10-05-2012, 02:39 PM
Modeling & analysis of connecting rod of four stroke single cylinder engine for optimization of cost & material.
Modeling & analysis of connecting rod of four stroke single cylinder engine for optimization of cost & material.docx (Size: 22.72 KB / Downloads: 62)
Introduction
The main aim of the project is to determine the Von Misses stresses, Shear stresses, Maximum Principle stress, Equivalent Alternating stress, Total Deformation, Fatigue Analysis and Optimization in the existing Connecting rod. If the existing design shows the failure, then suggest the minimum design changes in the existing Connecting rod. A lot has been done and still a lot has to be done in this field. In this Project, only the static FEA of the connecting rod has been performed by the use of the software. This work can be extended to study the effect of loads on the connecting rod under dynamic conditions. Experimental stress analysis (ESA) can also be used to calculate the stresses which will provide more reasons to compare the different values obtained.

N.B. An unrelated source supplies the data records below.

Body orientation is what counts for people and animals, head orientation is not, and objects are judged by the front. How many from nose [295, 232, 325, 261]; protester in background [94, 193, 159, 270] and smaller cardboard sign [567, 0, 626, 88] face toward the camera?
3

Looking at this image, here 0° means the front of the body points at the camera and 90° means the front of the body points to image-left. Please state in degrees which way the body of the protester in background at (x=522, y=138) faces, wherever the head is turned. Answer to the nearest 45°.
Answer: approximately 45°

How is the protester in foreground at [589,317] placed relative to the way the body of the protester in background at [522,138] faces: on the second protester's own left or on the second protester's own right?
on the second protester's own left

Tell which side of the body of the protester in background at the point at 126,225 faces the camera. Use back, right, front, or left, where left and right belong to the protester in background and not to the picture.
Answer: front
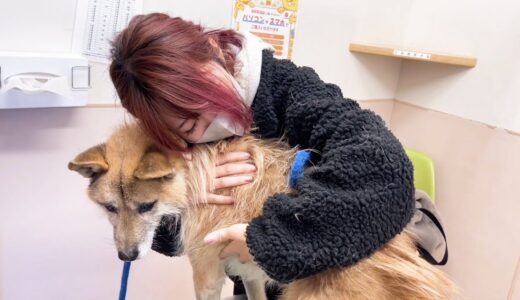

Now a day a lot is being said about vibration study of mechanical component important role in its failure. So the study can be extended to the vibration analysis of the connecting rod. The study identified fatigue strength as the most significant design factor in the optimization process. Then the combination of finite element technique with the aspects of weight reduction is to be made to obtain the required design of connecting rod.
Results & Discussion
Outputs include fatigue life, damage, factor of safety, stress biaxiality, fatigue sensitivity as shown in Figures.
(1) A contour plot of available life over the model. This result can be over the whole model or scoped to a given part or surface. This result contour plot shows the available life for the given fatigue analysis. If loading is of constant amplitude, this represents the number of cycles until the part will fail due to fatigue. If loading is non-constant, this represents the number of loading blocks until failure. Thus if the given load history represents one month of loading and the life was found to be 120, the expected model life would be 120 months.
(2) A contour plot of the fatigue damage at a given design life. Fatigue damage is defined as the design life divided by the available life. This result may be scoped. The default design life may be set through the Control Panel (Table 2.1)
(3) A contour plot of the factor of safety with respect to a fatigue failure at a given design life. The maximum FS reported is 15. Like damage and life, this result may be scoped. This calculation is iterative for nonconstant amplitude loading and may substantially increase solve time (Table 2.1).
(4) A stress biaxiality contour plot over the model. As mentioned previously, material properties are uniaxial but stress results are usually multiaxial. This result gives the user some idea of the stress state over the model and how to interpret the results. Biaxiality indication is defined as the principal stress smaller in magnitude divided by the larger principal stress with the principal stress nearest zero ignored. A biaxiality of zero corresponds to uniaxial stress, a value of -1 corresponds to pure shear, and a value of 0.97 corresponds to a pure biaxial state (Table 1). From the sample biaxiality plot shown below, most of the model is under a pure shear or uniaxial stress. This is expected since a simple torque has been applied at the top of the model. When using the biaxiality plot along with the safety factor plot above, it can be seen that the most damaged point occurs at a point of nearly pure shear. Thus it would be desirable to use S-N data collected through torsional loading if available. Of course collecting experimental data under different loading conditions is cost prohibitive and not often done.
(5) A fatigue sensitivity plot. This plot shows how the fatigue results change as a function of the loading at the critical location on the model. This result may be scoped to parts or surfaces. Sensitivity may be found for life, damage, or factory of safety. The user may set the number of fill points as well as the load variation limits.